As always, we’re very appreciative of anyone who takes the time to share their experiences of working within the architectural profession. When that person has spent 10 years working at one of the most world recognized architectural firms, Morphosis, we appreciate it even more so. The evening’s discussion was an enlightening and inspiring look into a whole different world of architecture, one where facades are inspired by dark matter, and fire stairs are 3d printed to explain their complexity. If you missed out, here are a few notes from the presentation…
- Facade designer at Morphosis. Went to school at University of Kentucky, went to UCLA with his wife for their graduate degrees. Had Thom Mayne as a professor. Ended up working there for ten years.
- The Giant Interactive Group Corporate Headquarters in China was the first project they did that the client came to them, everything else had been competitions.
- The building facade is to the building as clothing is to a human.
- They were 26 people doing a billion dollars worth of work.
- Design process is very iterative. Printed 3D models all the time. Caltrans was a 2 year project, with a million square feet. During schematic they were meeting with the client every other day. At every meeting they had a new model that reflected the conversations had at the previous meeting.
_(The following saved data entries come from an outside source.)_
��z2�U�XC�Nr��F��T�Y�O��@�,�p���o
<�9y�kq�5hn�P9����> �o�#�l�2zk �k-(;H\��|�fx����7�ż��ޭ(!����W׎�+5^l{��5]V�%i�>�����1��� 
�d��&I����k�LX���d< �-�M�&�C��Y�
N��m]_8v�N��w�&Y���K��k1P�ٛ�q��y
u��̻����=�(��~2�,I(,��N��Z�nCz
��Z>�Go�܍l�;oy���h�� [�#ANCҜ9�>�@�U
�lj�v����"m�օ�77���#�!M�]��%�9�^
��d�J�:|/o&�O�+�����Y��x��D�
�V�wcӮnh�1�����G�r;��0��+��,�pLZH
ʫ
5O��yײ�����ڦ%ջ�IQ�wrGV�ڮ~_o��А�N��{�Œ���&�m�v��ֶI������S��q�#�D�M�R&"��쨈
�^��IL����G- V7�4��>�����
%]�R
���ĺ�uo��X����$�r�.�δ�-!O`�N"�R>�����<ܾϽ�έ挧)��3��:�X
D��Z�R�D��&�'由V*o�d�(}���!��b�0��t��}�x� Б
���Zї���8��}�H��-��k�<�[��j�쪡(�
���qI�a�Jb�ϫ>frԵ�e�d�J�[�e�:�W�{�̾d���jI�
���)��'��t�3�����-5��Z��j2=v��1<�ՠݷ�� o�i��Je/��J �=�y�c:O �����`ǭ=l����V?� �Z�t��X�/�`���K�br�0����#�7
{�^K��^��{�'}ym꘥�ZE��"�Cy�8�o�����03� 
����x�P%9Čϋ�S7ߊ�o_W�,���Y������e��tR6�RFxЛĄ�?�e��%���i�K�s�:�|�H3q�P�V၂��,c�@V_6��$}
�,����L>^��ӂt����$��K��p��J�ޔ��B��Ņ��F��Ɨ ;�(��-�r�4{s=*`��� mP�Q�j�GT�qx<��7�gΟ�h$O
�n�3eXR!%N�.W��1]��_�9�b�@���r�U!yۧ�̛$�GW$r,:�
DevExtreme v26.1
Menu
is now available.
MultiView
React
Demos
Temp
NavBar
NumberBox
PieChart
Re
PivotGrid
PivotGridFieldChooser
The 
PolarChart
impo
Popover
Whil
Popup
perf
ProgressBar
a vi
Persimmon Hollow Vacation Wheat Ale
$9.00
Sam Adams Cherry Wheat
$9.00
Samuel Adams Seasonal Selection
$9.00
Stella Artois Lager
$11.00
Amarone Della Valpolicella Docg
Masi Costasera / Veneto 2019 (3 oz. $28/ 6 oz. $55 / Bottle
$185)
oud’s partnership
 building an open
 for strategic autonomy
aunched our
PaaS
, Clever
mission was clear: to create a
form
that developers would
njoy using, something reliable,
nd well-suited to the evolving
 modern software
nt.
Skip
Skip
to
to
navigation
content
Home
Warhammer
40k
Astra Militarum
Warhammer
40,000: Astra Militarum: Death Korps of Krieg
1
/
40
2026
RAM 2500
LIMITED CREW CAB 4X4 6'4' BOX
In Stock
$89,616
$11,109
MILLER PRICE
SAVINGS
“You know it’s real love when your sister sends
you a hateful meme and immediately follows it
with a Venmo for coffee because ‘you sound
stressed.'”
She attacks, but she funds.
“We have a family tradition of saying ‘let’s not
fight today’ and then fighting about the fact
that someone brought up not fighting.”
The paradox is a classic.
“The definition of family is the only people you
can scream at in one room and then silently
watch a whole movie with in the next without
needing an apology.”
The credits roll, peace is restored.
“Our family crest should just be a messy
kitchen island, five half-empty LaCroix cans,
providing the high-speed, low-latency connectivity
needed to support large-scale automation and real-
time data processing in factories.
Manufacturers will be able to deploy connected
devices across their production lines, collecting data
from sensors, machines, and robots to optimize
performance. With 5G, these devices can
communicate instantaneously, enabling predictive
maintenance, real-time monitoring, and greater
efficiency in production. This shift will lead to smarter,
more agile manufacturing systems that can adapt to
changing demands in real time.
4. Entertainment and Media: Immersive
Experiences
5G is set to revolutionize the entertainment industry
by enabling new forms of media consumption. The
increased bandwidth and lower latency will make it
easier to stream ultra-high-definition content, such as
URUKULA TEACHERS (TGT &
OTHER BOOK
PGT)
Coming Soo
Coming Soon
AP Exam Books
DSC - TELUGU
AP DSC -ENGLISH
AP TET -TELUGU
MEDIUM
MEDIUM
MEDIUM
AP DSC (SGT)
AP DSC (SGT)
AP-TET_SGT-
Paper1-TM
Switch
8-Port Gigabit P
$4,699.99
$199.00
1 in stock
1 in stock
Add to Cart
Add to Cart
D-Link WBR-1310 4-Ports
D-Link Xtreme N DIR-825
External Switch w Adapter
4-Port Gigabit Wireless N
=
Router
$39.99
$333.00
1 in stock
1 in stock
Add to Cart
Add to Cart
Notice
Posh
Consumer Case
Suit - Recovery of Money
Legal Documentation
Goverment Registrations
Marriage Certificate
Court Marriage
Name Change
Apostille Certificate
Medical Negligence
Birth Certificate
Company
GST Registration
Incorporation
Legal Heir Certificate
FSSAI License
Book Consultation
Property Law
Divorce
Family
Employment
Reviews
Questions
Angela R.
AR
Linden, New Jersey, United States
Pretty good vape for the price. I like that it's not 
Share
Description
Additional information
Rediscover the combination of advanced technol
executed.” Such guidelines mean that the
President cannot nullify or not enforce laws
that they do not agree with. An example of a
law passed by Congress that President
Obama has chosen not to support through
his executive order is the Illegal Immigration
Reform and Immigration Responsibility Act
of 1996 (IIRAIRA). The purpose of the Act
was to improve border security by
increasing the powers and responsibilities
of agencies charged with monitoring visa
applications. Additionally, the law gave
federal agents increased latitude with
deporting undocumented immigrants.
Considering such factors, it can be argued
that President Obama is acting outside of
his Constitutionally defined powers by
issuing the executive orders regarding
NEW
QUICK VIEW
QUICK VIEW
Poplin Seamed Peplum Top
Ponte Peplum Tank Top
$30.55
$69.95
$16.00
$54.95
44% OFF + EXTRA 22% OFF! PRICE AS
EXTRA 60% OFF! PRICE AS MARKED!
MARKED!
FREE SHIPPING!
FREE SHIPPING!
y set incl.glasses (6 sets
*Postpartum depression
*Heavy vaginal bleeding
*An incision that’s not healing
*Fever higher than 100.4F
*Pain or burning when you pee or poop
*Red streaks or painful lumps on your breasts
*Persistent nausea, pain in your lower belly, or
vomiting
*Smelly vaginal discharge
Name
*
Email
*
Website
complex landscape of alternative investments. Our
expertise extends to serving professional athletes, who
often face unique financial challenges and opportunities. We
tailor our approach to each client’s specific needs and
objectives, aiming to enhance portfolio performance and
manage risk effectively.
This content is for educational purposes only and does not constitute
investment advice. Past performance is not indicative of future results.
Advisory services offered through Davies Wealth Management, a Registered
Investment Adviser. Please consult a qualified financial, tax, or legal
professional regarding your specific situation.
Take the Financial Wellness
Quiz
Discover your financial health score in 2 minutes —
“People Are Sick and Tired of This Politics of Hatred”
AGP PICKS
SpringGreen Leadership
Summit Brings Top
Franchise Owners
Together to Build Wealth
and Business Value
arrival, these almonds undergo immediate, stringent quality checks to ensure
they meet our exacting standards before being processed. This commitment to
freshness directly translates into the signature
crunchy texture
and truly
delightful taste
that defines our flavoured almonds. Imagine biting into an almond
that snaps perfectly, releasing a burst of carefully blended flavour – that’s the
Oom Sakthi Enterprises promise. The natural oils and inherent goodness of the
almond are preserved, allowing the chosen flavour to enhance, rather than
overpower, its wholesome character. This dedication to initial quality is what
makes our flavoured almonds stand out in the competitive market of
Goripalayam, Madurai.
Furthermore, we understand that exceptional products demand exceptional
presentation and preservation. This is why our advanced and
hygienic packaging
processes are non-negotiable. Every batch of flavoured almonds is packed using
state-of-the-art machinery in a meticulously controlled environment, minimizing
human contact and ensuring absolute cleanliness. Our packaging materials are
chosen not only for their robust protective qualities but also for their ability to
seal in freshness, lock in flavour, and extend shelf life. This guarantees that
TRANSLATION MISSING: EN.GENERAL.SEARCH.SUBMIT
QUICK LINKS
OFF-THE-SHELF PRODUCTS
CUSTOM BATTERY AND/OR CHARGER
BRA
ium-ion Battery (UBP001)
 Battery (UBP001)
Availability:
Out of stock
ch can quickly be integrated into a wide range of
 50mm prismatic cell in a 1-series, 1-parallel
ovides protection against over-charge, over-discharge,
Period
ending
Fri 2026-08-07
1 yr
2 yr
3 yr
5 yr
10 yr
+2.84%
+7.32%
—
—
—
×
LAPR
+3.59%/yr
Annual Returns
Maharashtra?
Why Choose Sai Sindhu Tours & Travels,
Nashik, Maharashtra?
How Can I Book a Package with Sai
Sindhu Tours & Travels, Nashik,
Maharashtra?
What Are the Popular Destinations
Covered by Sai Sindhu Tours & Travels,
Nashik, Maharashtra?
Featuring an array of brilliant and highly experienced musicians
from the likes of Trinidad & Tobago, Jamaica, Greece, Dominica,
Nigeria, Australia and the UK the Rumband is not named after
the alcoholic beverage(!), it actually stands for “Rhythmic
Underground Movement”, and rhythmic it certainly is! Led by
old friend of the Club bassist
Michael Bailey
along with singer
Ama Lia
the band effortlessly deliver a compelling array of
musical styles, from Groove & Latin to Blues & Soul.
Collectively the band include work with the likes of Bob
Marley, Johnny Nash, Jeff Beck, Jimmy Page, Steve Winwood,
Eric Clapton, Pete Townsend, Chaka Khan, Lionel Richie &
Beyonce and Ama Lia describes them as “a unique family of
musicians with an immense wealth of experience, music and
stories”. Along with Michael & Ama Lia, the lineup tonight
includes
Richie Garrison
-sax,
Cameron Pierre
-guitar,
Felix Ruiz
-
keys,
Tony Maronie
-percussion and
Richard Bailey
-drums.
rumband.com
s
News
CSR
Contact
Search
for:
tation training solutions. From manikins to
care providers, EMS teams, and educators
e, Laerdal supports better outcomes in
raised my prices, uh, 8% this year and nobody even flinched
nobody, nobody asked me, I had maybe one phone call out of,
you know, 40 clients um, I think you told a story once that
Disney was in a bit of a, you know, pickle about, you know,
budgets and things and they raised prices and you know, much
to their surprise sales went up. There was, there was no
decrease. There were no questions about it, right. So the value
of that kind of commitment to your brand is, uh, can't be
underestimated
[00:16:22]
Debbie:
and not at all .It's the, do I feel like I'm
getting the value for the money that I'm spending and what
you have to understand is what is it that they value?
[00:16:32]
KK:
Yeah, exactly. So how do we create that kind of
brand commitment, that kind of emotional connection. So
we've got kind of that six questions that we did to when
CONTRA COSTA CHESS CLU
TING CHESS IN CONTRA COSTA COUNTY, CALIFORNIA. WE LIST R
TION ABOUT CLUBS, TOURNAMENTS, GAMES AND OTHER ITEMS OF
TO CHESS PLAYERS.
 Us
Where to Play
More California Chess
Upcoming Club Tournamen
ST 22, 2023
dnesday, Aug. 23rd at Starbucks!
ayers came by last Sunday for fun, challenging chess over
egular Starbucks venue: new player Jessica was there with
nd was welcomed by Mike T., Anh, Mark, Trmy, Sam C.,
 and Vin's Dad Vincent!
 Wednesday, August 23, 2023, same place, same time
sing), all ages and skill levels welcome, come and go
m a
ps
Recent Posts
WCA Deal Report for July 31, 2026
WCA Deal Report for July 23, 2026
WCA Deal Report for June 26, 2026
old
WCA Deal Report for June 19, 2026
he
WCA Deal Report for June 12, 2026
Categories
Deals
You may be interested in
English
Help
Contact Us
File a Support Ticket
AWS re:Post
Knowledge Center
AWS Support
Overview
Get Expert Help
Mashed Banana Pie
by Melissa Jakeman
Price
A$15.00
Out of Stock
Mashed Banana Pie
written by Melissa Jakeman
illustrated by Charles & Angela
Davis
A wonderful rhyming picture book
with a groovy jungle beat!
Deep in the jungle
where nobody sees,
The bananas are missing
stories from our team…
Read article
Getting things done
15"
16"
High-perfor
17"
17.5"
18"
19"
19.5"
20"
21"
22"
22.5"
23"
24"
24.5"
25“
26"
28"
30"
- Interesting example of working with 3D models. They printed a city context model, one for their client and one for themselves. Every few days they would print two copies of their latest schematic designs. They would mail one set of the models to their client and then have a conference call during which they would both have physical models to look at even though they weren’t physically together.
- Alan Price at Cal-Tech led the design team to think of things in a different way, very high-level stuff.
- Cahill Center for Astronomy and Astrophysics at Caltech was all about getting scientists to run into one another. Informal conference spaces. Put bathrooms on one side and coffee-room on the other, forced opposing groups to cross paths/territories to reach areas. Lots of back and forth forced by program.
- There is no nature anymore, it has all been touched.
- Morphosis won the Perot Museum competition, but the economy tanked. They scrapped their original design and showed the client a box of structure, to prove they could meet the halved budget.
- Morphosis is able to stay competitive because they are so hyper-aware of every detail of their project. If an issue is discovered/created in the field they are rapidly able to adjust the documentation to account for it. This is aided by their heavy use of computer programs.
- The iterative process leads you to discover where the limits are. You find what isn’t right for the project, you know it so well. It’s like an organism.
- Marty has now left Morphosis and is teaching at the University of Kentucky. He has also started his own firm, PLUS SUM.
These notes barely do the presentation justice, but it was a great event and I’m sure we can expect to see more from Martin Summers in the future.